**Tugas Latihan:**
A: Menurut teks tentang Gunoto Saparie, di mana ulang tahun ke-70 penyair itu dirayakan?
B: Apakah pernyataan berikut sesuai dengan teks tentang Gunoto Saparie? (i) Gunoto Saparie lahir di Kendal, Jawa Tengah. (ii) Usia tujuh puluhnya diperingati sebagai pesta kemenangan. (iii) Ia menulis untuk memamerkan kepandaian. Jawab ya atau tidak untuk tiap pernyataan dan kutip kata-kata penentunya dari teks.
C: Teruskan teks tentang Gunoto Saparie, mulai setelah kalimat terakhirnya.

70 Tahun Penyair Gunoto Saparie
Oleh: Gunawan Trihantoro
Usia tujuh puluh bukan sekadar angka. Ia adalah simpul waktu tempat ingatan, kesabaran, luka, dan doa saling berpelukan. Pada Senin, 22 Desember 2025, di Dinas Arsip dan Perpustakaan Kota Semarang, usia itu diperingati bukan sebagai pesta kemenangan, melainkan sebagai perhentian sejenak untuk menengok jalan yang telah dilalui. Di situlah ulang tahun ke-70 Gunoto Saparie dirayakan: dengan kata-kata, dengan persaudaraan, dengan kesadaran bahwa hidup ini, meminjam bahasa para penyair, “adalah perjalanan pulang yang tak pernah sepenuhnya selesai.”

Gunoto Saparie lahir di Kendal, Jawa Tengah, 22 Desember 1955. Tanah pantura dengan angin laut dan kesederhanaan desa barangkali telah lama mengajarinya tentang ketabahan dan kesetiaan. Sejak muda ia memilih jalan kata, jalan yang sunyi namun keras tuntutannya. Menjadi penyair di negeri ini bukan perkara popularitas, melainkan keteguhan untuk terus percaya bahwa bahasa bisa menjaga martabat manusia. Gunoto tampaknya memahami betul hal itu. Ia menulis bukan untuk memamerkan kepandaian, melainkan untuk merawat nurani.

**Materi Terkumpul:**
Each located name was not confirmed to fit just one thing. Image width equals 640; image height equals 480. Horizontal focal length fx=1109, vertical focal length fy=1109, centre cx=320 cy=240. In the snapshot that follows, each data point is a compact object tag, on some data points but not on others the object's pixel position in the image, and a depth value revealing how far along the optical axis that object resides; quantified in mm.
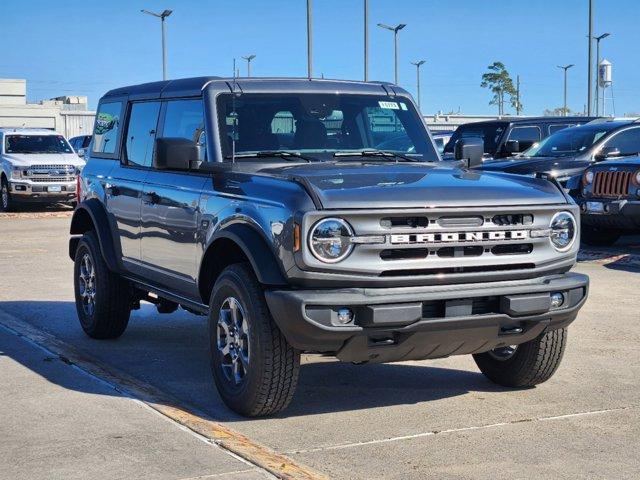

**Daftar Jawaban:**
A: Di Dinas Arsip dan Perpustakaan Kota Semarang.

B:
(i) Ya: “Gunoto Saparie lahir di Kendal, Jawa Tengah, 22 Desember 1955.”
(ii) Tidak: “usia itu diperingati bukan sebagai pesta kemenangan, melainkan sebagai perhentian sejenak untuk menengok jalan yang telah dilalui.”
(iii) Tidak: “Ia menulis bukan untuk memamerkan kepandaian, melainkan untuk merawat nurani.”

C:
Dalam dunia literasi, Gunoto Saparie bukan pejalan singkat. Ia melintasi genre dengan kesungguhan yang sama: puisi, cerita pendek, novel, esai, hingga cerita rakyat. Kumpulan puisi tunggalnya—dari Melancholia (1979), Solitaire (1981), Malam Pertama (1996), Penyair Kamar (2018), Mendung, Kabut, dan Lain-lain (2019), hingga Lirik (2020)—adalah jejak batin seorang penyair yang terus berdialog dengan dirinya sendiri, dengan Tuhan, dan dengan zaman. Judul-judul itu saja sudah berbicara tentang kesendirian, perenungan, dan keheningan yang penuh makna.


Puisi-puisi Gunoto tidak berisik. Ia tidak berteriak, tetapi berbisik panjang. Seperti orang yang tahu bahwa kebenaran sering kali lebih mudah diterima ketika disampaikan dengan rendah hati. Di situlah barangkali letak kekuatan puisinya: ia tidak memaksa pembaca untuk kagum, tetapi mengajak pembaca untuk ikut merenung. Ia tidak mengejar efek, melainkan makna. Dan makna itu tumbuh dari kesetiaan pada hidup sehari-hari.
Dalam esai, Gunoto Saparie menunjukkan wajah lain dari kecendekiawannya. Islam dalam Kesusastraan Indonesia (1986) dan Kiri Islam dan Lain-Lain (2023) memperlihatkan keberanian berpikir yang tetap berpijak pada tradisi. Ia tidak terjebak pada sikap menghakimi, tetapi memilih jalan dialog. Islam baginya bukan slogan, melainkan napas kebudayaan yang terus bergerak. Dalam esai-esainya, agama tidak diposisikan sebagai menara gading, melainkan sebagai cahaya yang harus menyentuh kenyataan sosial.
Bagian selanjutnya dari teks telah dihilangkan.